Moten and Harney insist on having that conversation. They ponder the university’s investments in isolation and atomization, in instrumental ways of seeing. They insist that we attend to our feelings of stress and busyness, scarcity and precarity—in other words, to the sense that we have nothing to give each other, that there is nothing we owe each other. And they insist that we keep moving, beyond austerity, beyond critique, beyond opposition. “We run looking for a weapon and keep running looking to drop it,” they write. “And we can drop it, because however armed, however hard, the enemy we face is also illusory.” Our time and our attention, our care and our love: this is all we have, “the mutual debt that can never be made good,” our cause for suffering and celebration.

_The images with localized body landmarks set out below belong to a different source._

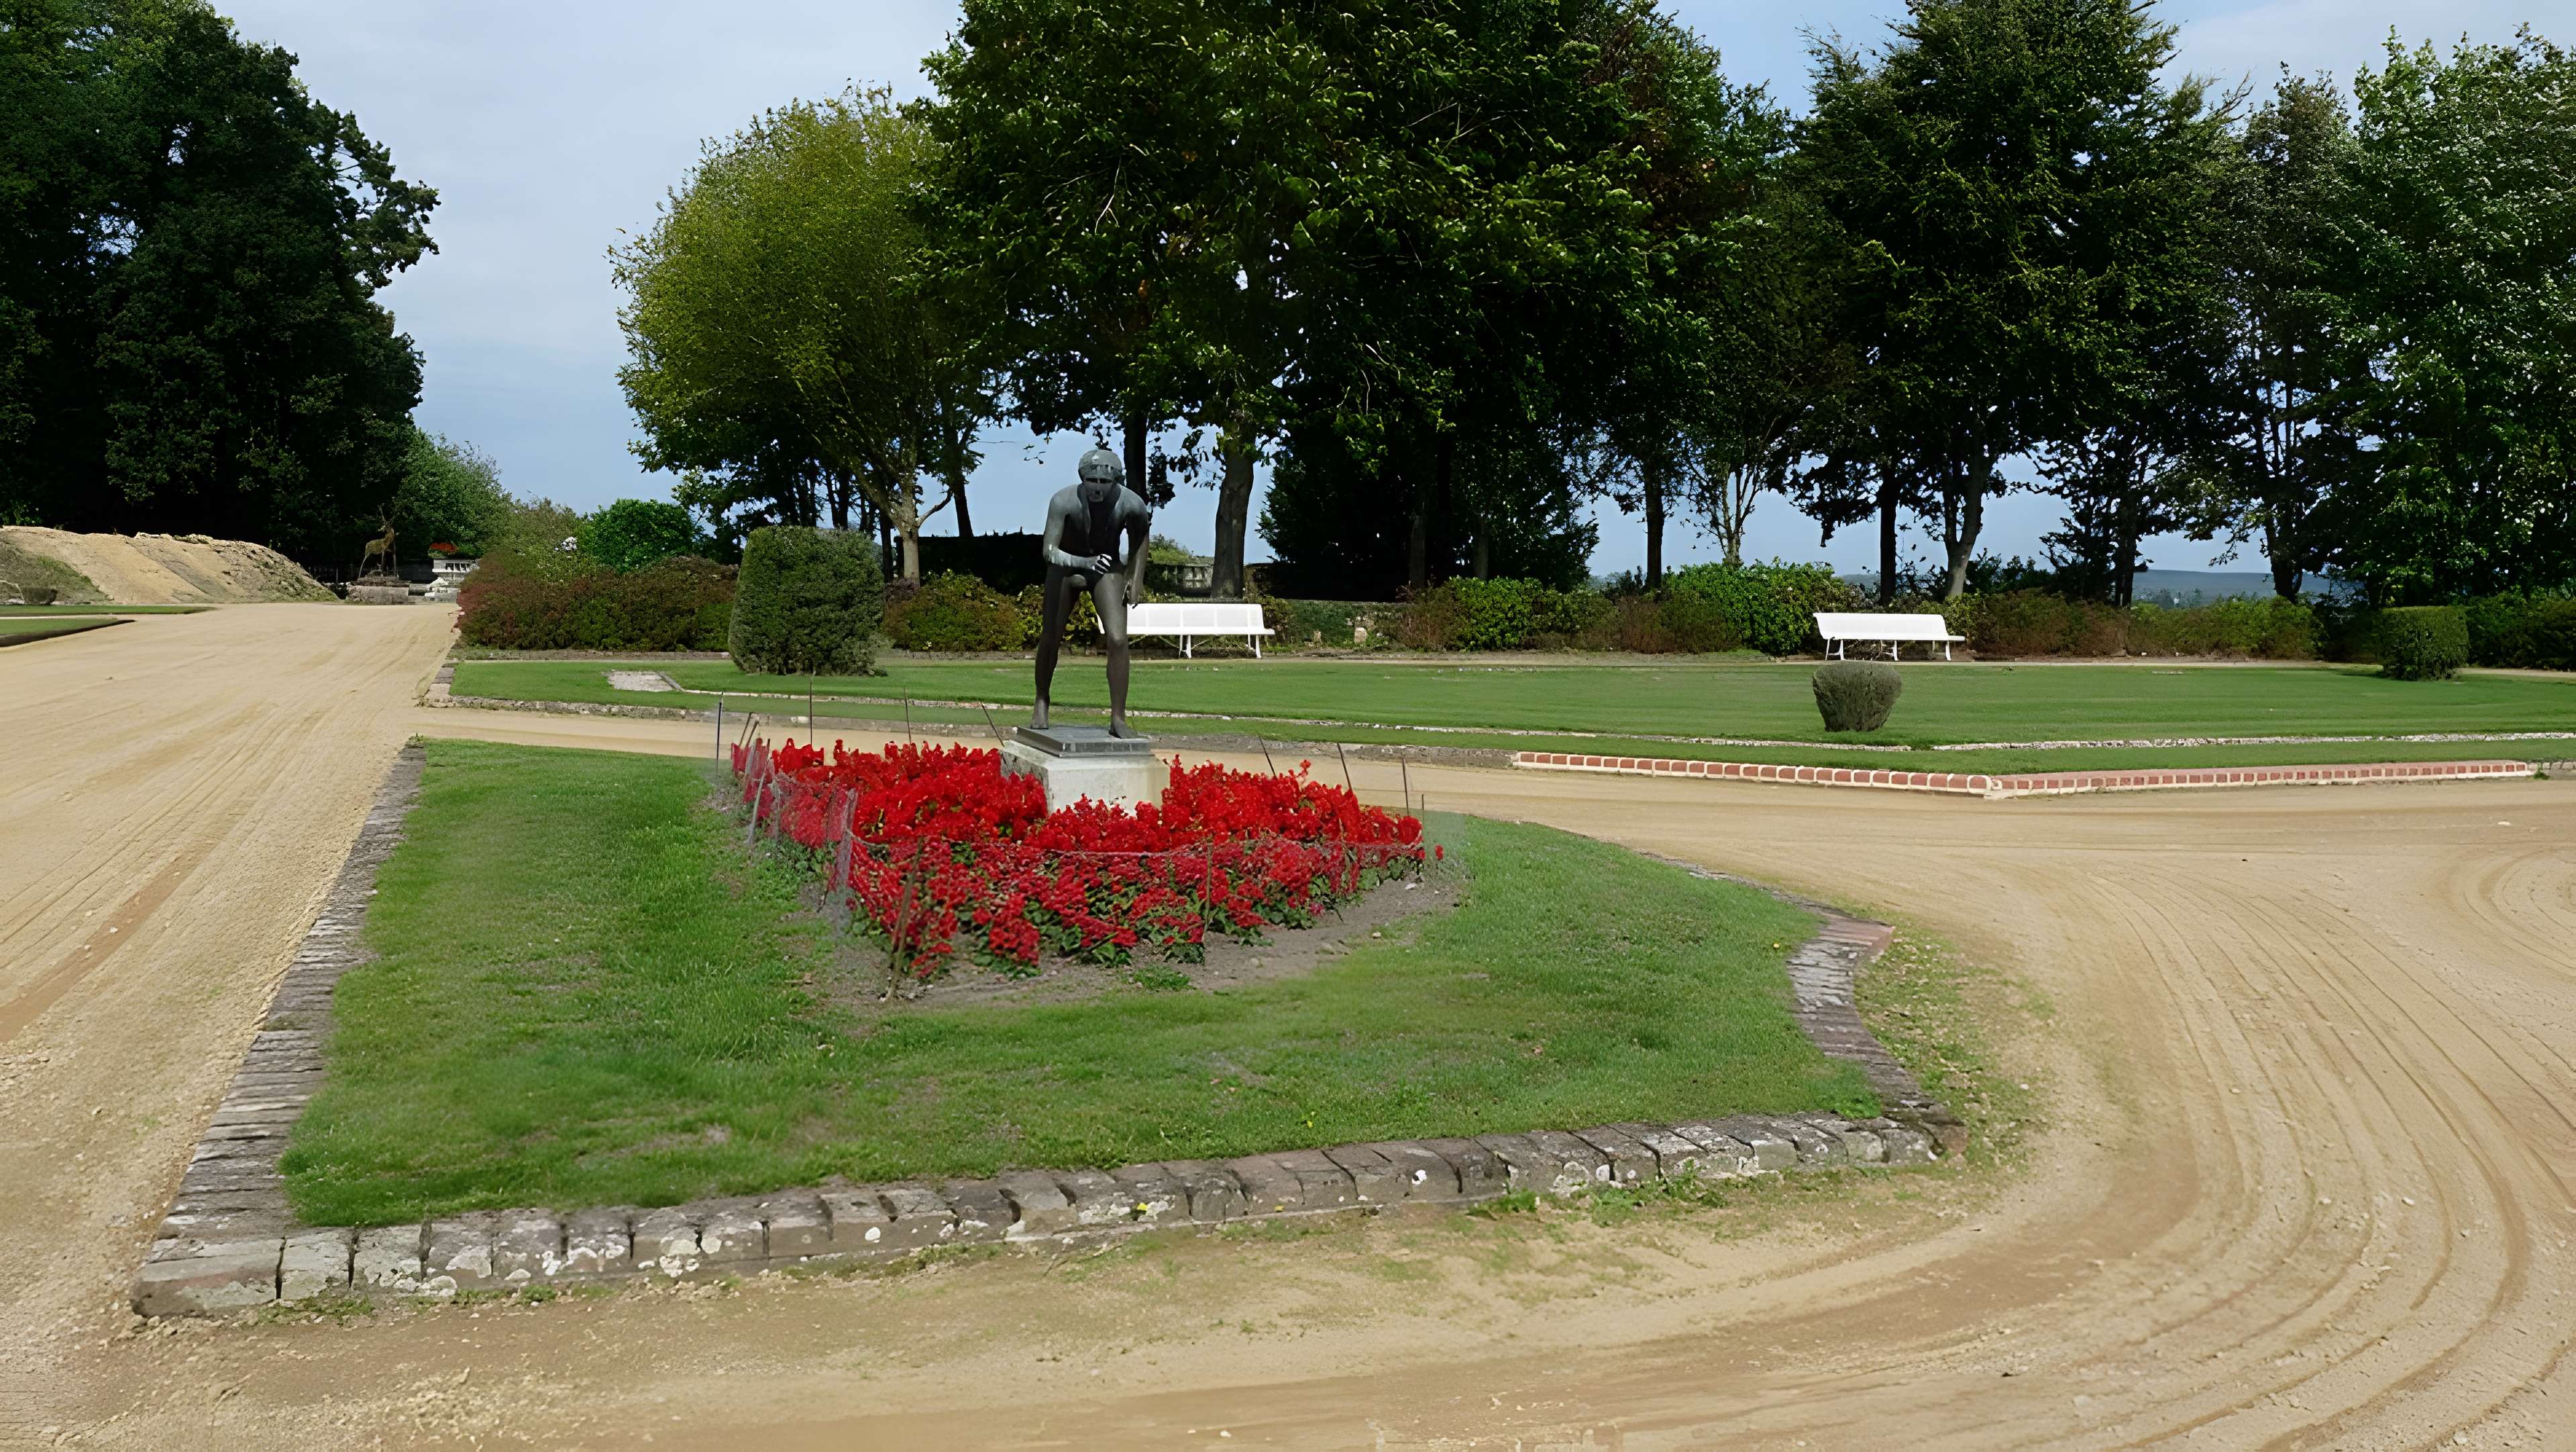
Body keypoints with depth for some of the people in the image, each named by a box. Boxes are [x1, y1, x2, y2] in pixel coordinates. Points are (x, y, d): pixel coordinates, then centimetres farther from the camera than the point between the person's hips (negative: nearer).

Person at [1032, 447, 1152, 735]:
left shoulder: (1131, 504, -26)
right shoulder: (1063, 501, -32)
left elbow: (1140, 532, -2)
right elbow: (1049, 551, -36)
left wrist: (1137, 576, -1)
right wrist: (1085, 563, -53)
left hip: (1108, 567, 0)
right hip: (1066, 564, 0)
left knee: (1118, 640, -14)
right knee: (1050, 638, 3)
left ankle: (1118, 719, -6)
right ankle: (1041, 703, 29)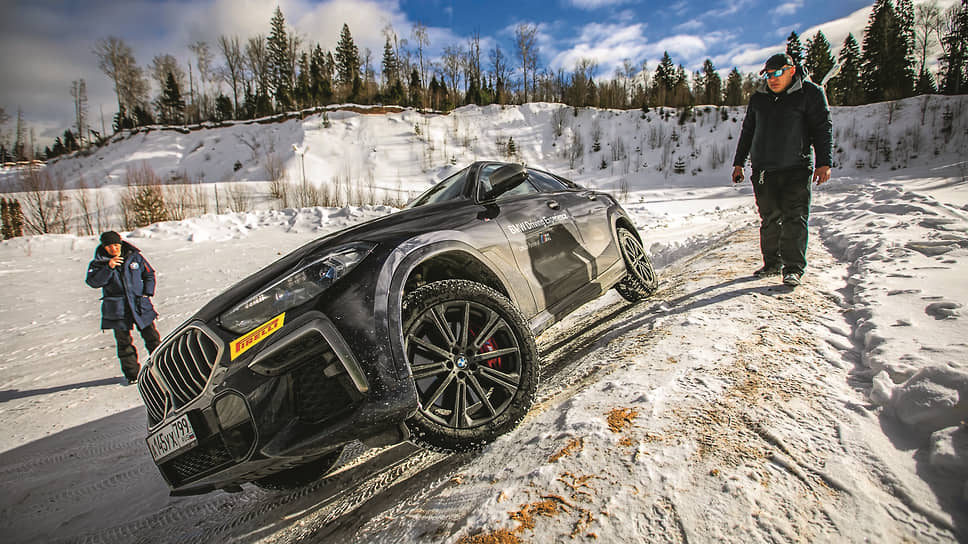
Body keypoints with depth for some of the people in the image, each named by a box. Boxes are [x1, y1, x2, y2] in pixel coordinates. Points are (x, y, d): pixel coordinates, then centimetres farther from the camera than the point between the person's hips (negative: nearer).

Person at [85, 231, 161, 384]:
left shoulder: (135, 257, 2)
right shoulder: (99, 263, -1)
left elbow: (149, 274, 14)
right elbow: (93, 282, -16)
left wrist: (148, 293, 3)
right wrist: (109, 267, -27)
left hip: (141, 305, 1)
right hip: (117, 310, -1)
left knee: (151, 336, 7)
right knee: (124, 342, 4)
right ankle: (132, 373, 15)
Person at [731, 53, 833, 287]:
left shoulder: (810, 93, 1)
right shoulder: (758, 98, 12)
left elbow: (822, 129, -1)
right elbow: (747, 132, 19)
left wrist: (824, 163, -9)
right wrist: (739, 162, 15)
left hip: (796, 170, -4)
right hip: (763, 171, 4)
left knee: (794, 218, -7)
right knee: (769, 219, 8)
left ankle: (793, 268, -3)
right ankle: (772, 263, 18)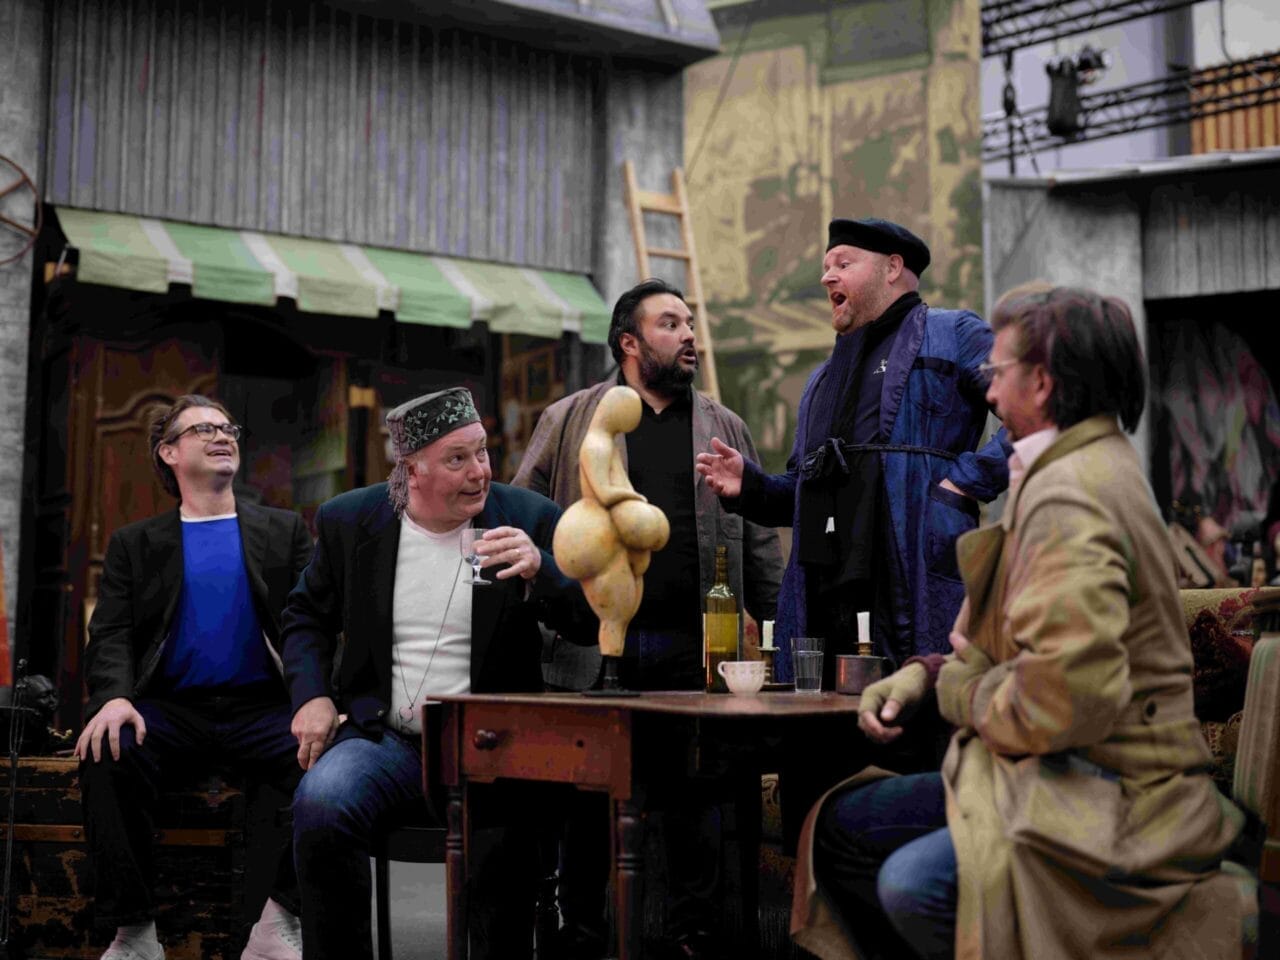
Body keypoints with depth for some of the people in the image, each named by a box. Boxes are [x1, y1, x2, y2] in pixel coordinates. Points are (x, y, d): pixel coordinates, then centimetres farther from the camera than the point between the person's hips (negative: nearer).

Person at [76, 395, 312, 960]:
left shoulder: (284, 531, 17)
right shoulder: (134, 544, 17)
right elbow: (111, 634, 5)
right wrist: (114, 697, -18)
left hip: (261, 705, 0)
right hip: (170, 707, 0)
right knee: (107, 759, -31)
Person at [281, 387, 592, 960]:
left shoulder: (529, 520, 1)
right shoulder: (350, 520, 6)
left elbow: (592, 622, -3)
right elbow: (307, 615, 19)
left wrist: (540, 571, -22)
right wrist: (311, 697, 2)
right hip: (385, 737, 2)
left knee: (502, 849, -32)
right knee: (318, 805, -28)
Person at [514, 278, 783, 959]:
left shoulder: (725, 429, 15)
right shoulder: (568, 422, 8)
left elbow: (757, 540, 14)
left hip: (692, 650, 2)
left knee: (696, 800, 4)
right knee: (588, 801, 4)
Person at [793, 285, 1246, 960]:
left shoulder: (1068, 500, -21)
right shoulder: (1085, 468, 16)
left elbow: (1072, 695, -31)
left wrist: (962, 692, -11)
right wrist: (928, 673, 7)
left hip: (1116, 802, -11)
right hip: (1057, 775, 11)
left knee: (912, 883, -32)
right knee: (842, 826, 9)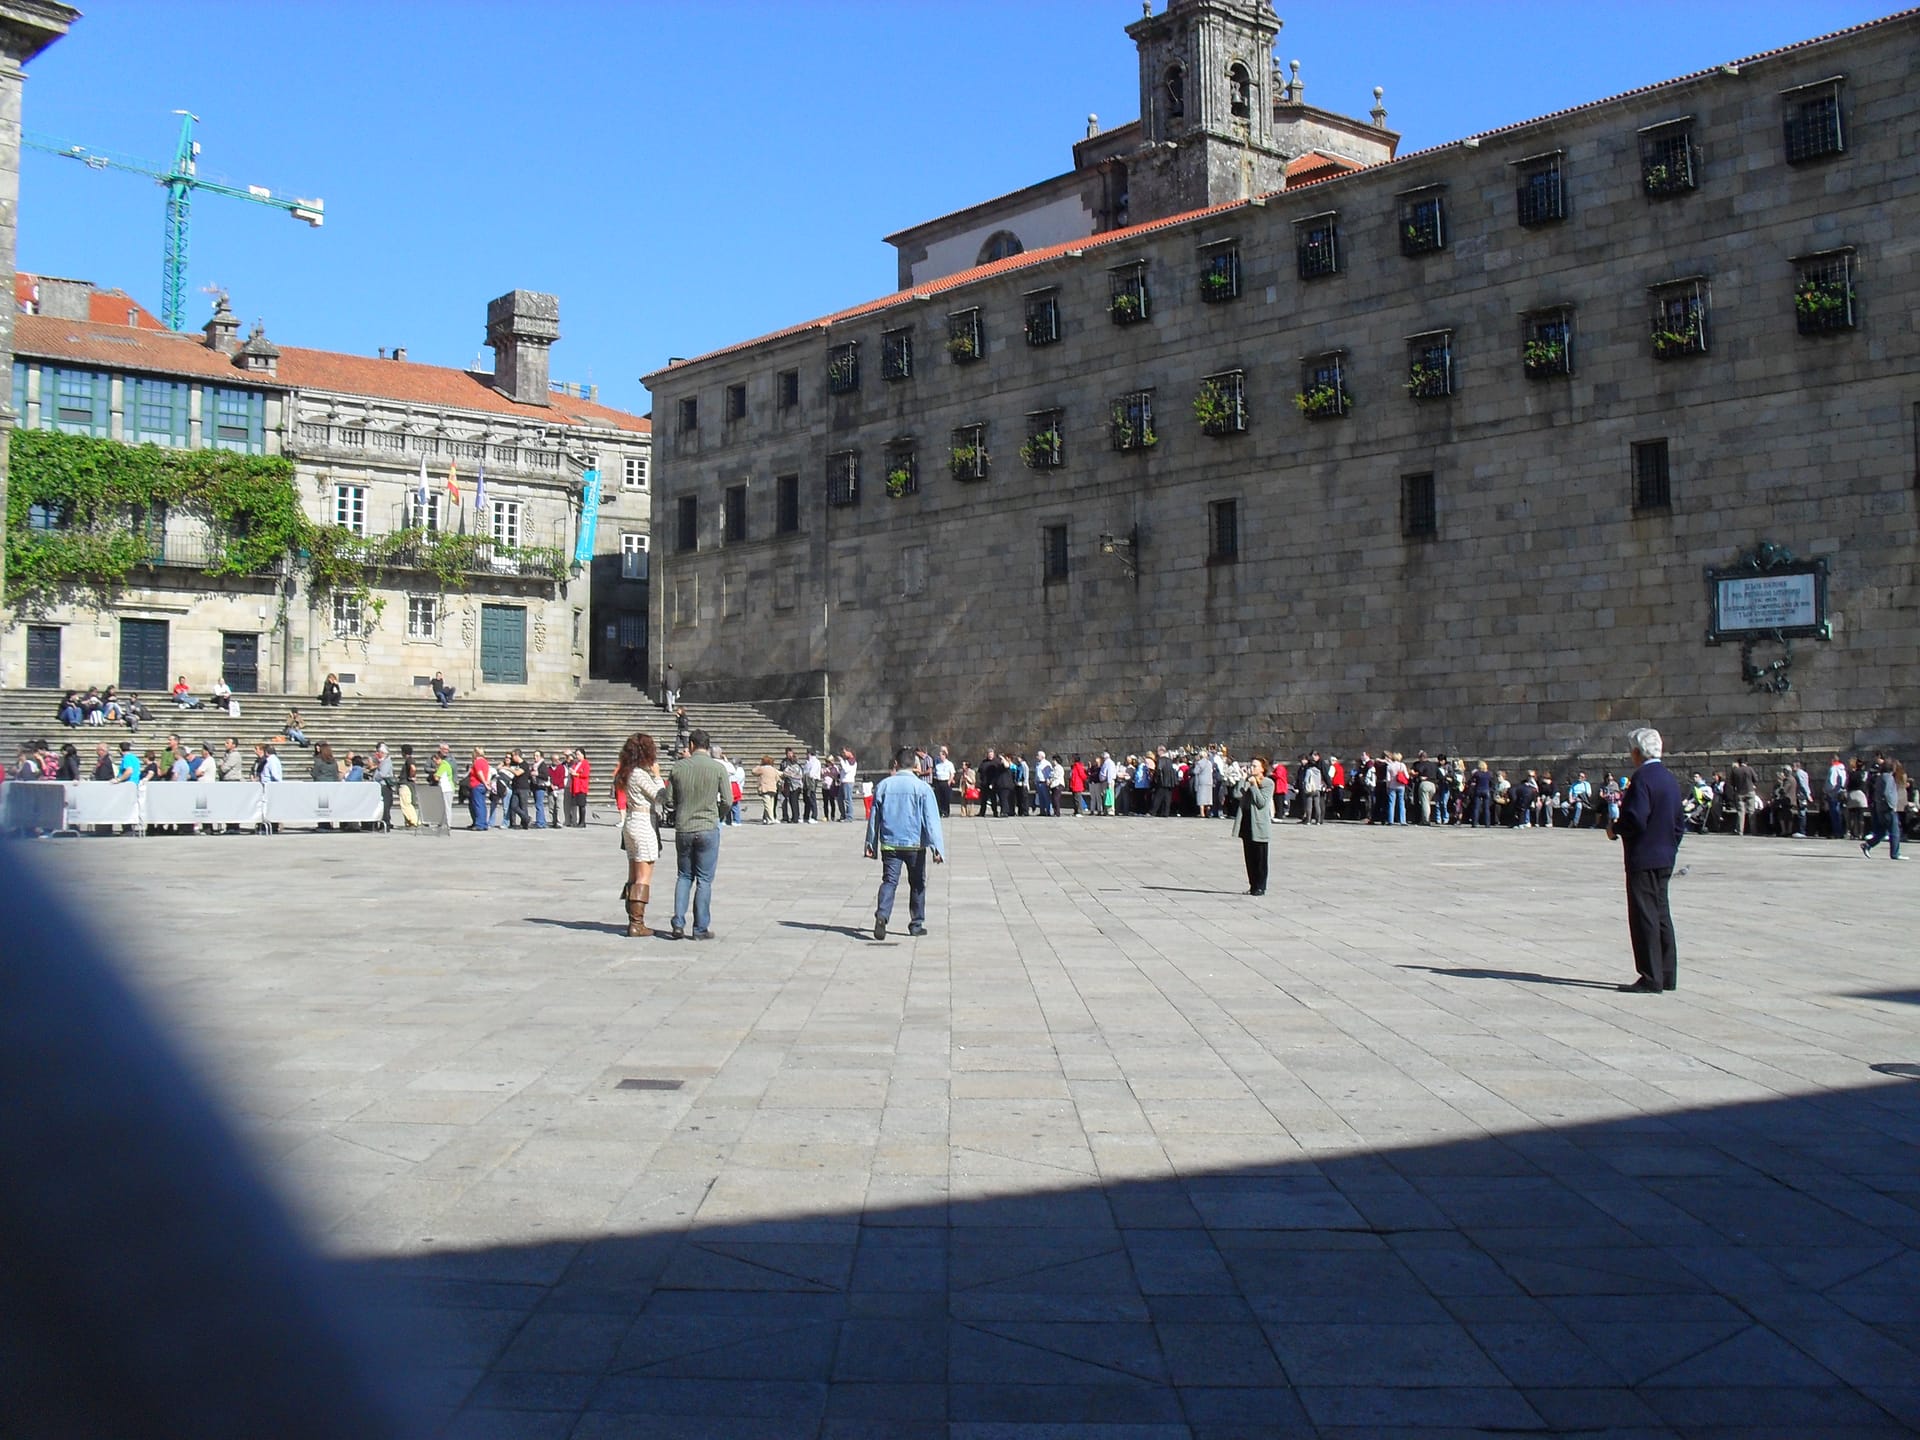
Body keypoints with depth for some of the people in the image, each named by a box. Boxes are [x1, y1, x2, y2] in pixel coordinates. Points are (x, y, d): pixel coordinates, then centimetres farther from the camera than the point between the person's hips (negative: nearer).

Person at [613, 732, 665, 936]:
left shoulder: (628, 772, 10)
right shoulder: (640, 774, -15)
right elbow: (660, 796, -12)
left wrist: (652, 774, 6)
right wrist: (657, 775, -4)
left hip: (631, 824, 9)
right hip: (644, 824, -9)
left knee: (634, 876, 13)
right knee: (644, 877, -5)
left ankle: (633, 920, 17)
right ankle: (637, 924, -5)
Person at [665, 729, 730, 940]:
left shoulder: (679, 767, -2)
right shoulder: (718, 768, -7)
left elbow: (668, 798, 2)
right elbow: (727, 801, -6)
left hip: (683, 829, 2)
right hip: (708, 828, -2)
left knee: (684, 876, 16)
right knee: (704, 879, 5)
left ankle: (678, 923, 7)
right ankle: (701, 928, 6)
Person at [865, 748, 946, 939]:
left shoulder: (883, 786, 2)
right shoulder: (923, 788, -6)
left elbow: (874, 817, 8)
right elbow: (931, 819, -10)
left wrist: (871, 844, 16)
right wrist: (937, 848, -10)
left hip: (889, 844, 1)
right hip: (915, 844, -1)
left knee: (889, 881, 0)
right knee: (917, 884, 12)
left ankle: (882, 915, -24)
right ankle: (916, 924, 17)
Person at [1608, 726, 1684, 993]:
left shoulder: (1642, 778, -16)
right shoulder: (1670, 778, 12)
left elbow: (1635, 819, -25)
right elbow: (1679, 822, 16)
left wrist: (1615, 828, -7)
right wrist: (1670, 846, 21)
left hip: (1643, 859, -9)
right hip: (1665, 859, 9)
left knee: (1644, 917, -5)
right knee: (1661, 915, 14)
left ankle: (1651, 979, -4)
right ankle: (1667, 976, 18)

Reading The Undercommons helped me insist on having that conversation. This book moved (with) me. My copy, borrowed on interlibrary loan, began to bear the traces of its movement: all the times I pulled it out of my backpack, the times that someone lent breath to its sentences. It became an occasion to say, We’re here to study. Why doesn’t this feel good? And to ask, Why is the work of being a student so often in opposition to practices of care—for ourselves and for each other, for this city, this land, this world? The Undercommons became, in short, an occasion for study: for talking and walking around with others, among others, lingering on benches and in vacant seminar rooms, listening together to the distances. Another university is possible, and it’s already here somewhere, its cover creased from being passed back and forth, from being held until long overdue.
ZACH NGIN B'22 is convinced that we owe each other everything.